Exercise directions - Below are records that contain pictures; transcribe the text exactly and omit the pictures.

Material supplied -

▬▬▬

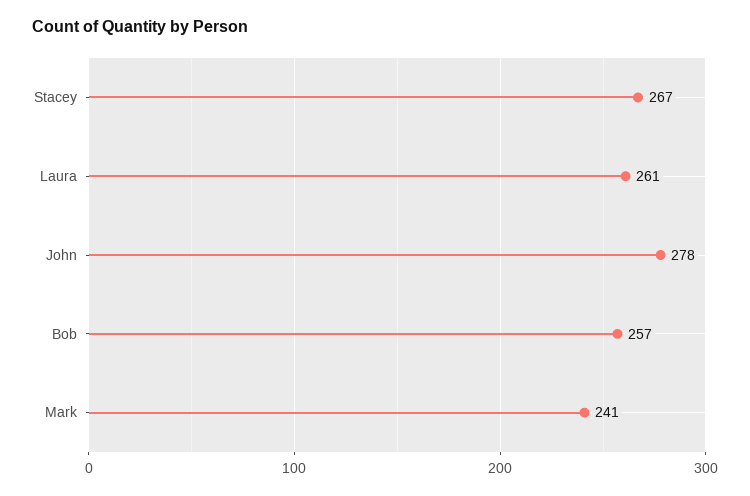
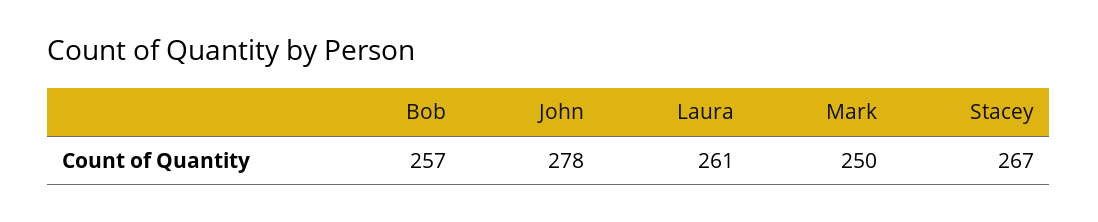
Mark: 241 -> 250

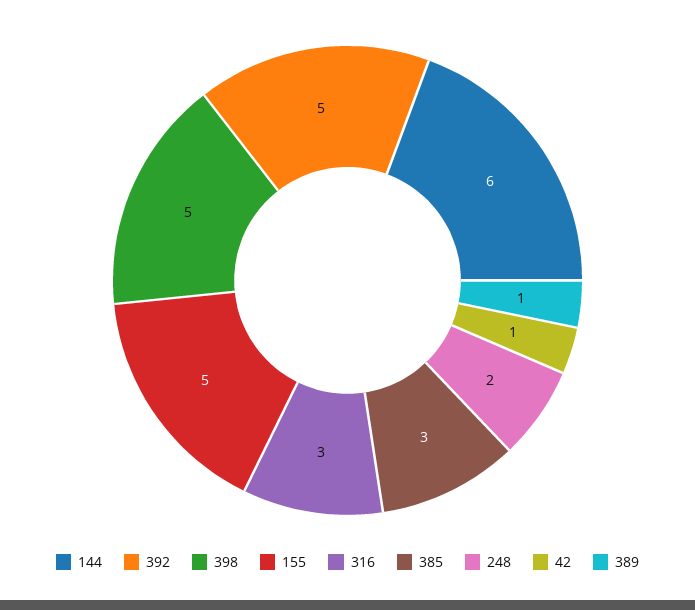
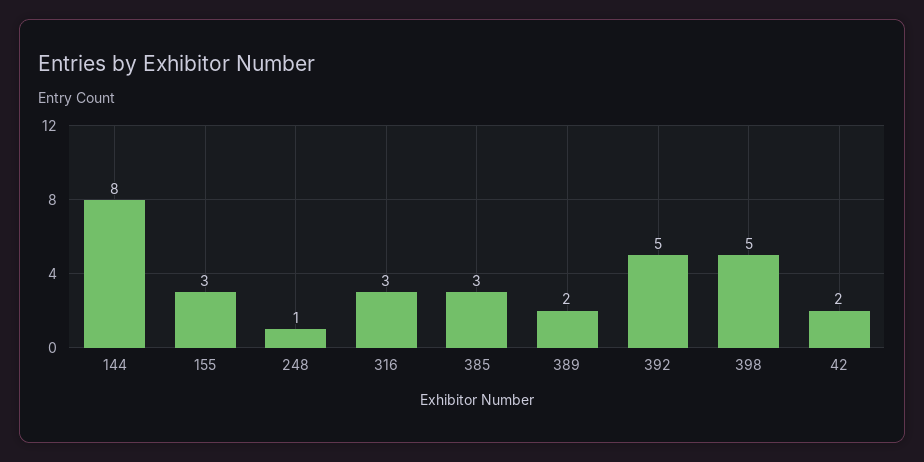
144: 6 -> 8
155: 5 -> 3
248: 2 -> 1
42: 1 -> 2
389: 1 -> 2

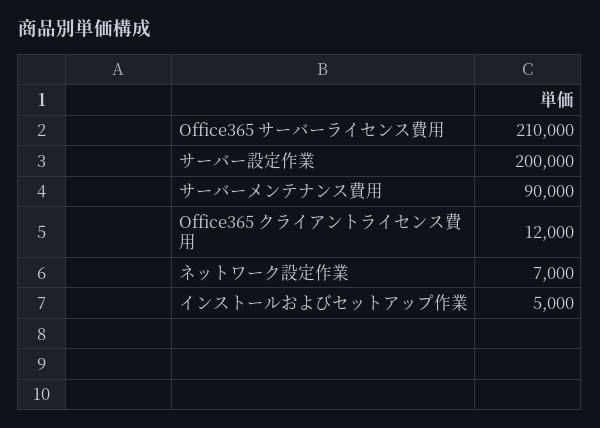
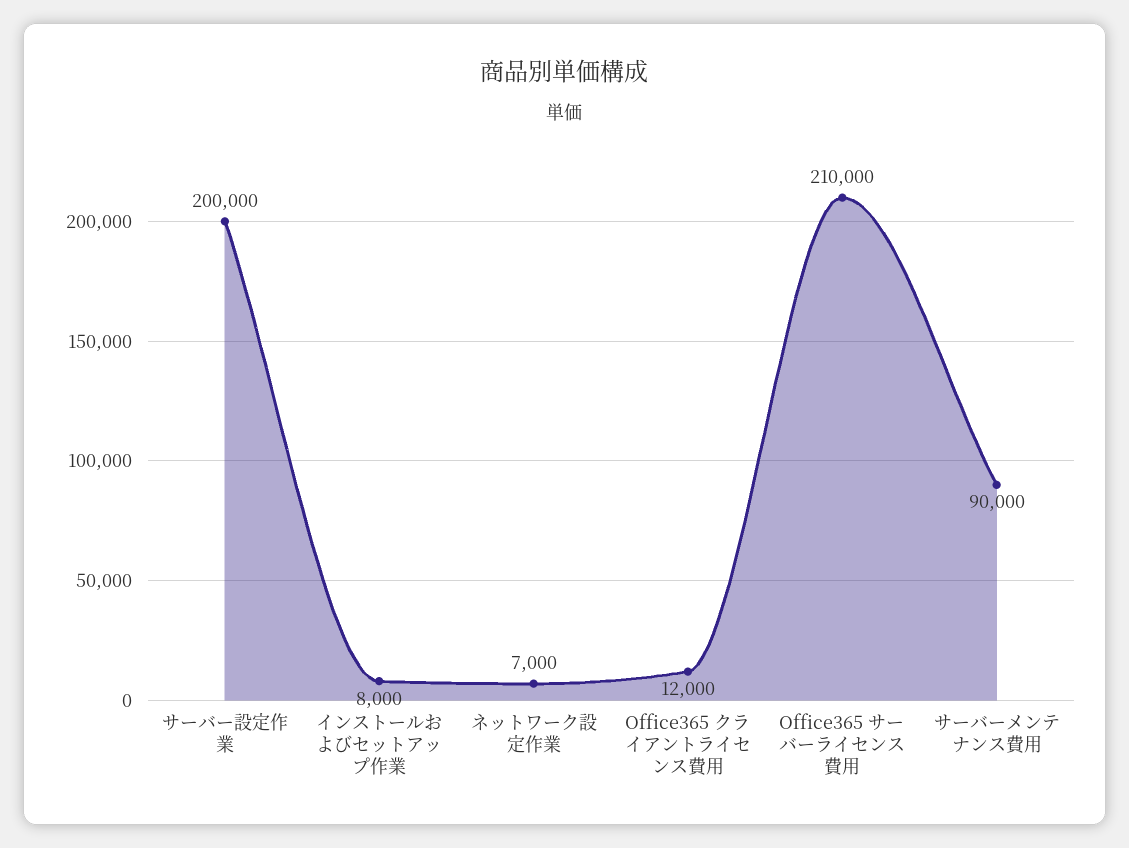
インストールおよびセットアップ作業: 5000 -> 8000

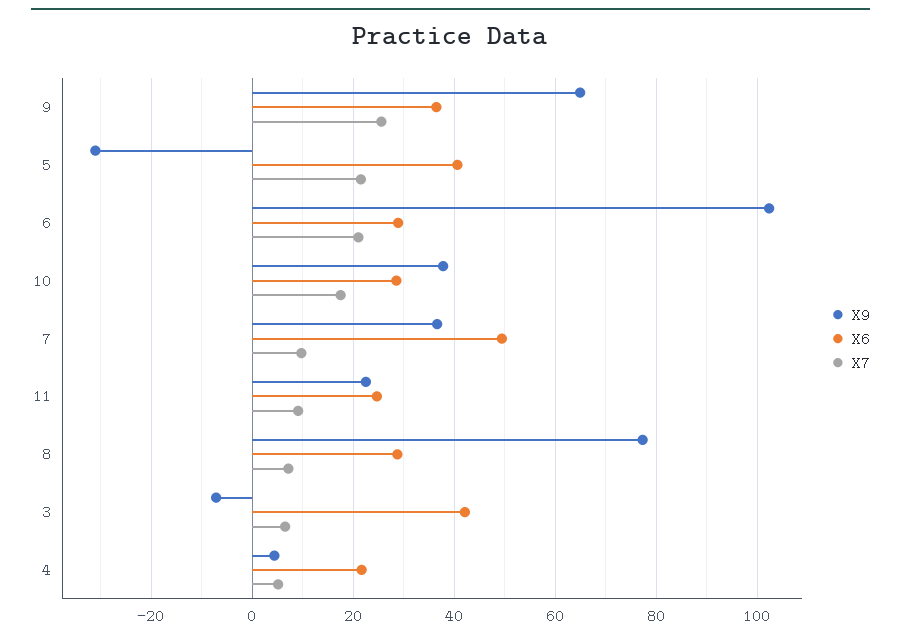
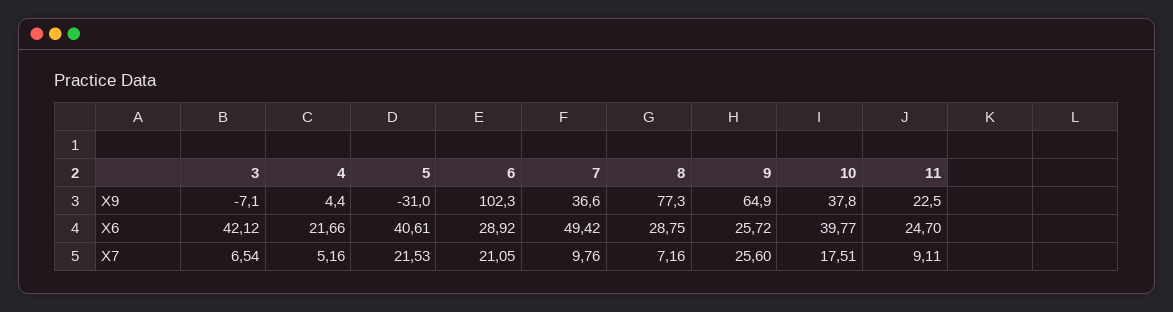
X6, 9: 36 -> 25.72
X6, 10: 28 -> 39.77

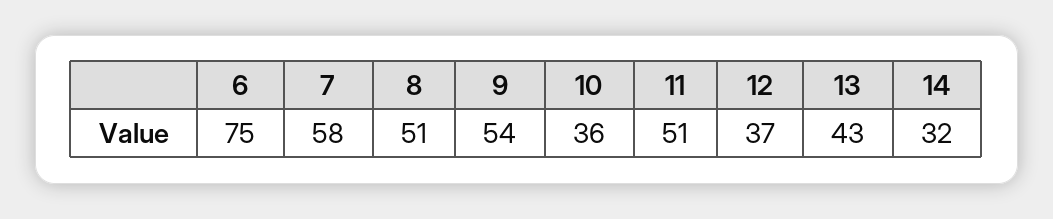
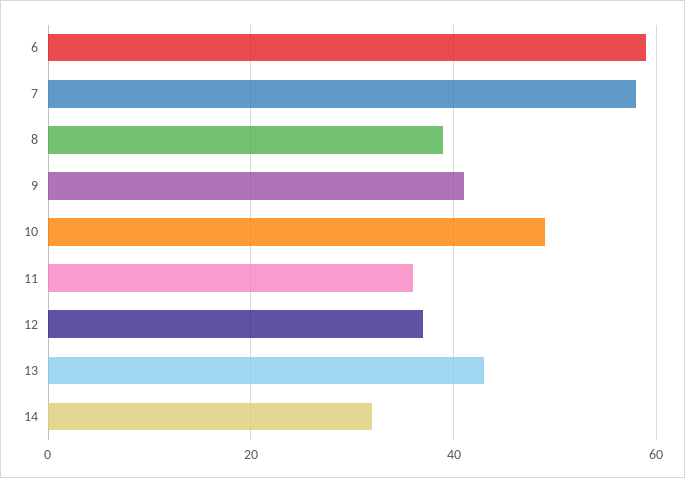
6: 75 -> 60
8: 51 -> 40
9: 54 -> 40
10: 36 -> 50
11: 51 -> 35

▬▬▬

Your response -
Mark: 241 -> 250

144: 6 -> 8
155: 5 -> 3
248: 2 -> 1
42: 1 -> 2
389: 1 -> 2

インストールおよびセットアップ作業: 5000 -> 8000

X6, 9: 36 -> 25.72
X6, 10: 28 -> 39.77

6: 75 -> 60
8: 51 -> 40
9: 54 -> 40
10: 36 -> 50
11: 51 -> 35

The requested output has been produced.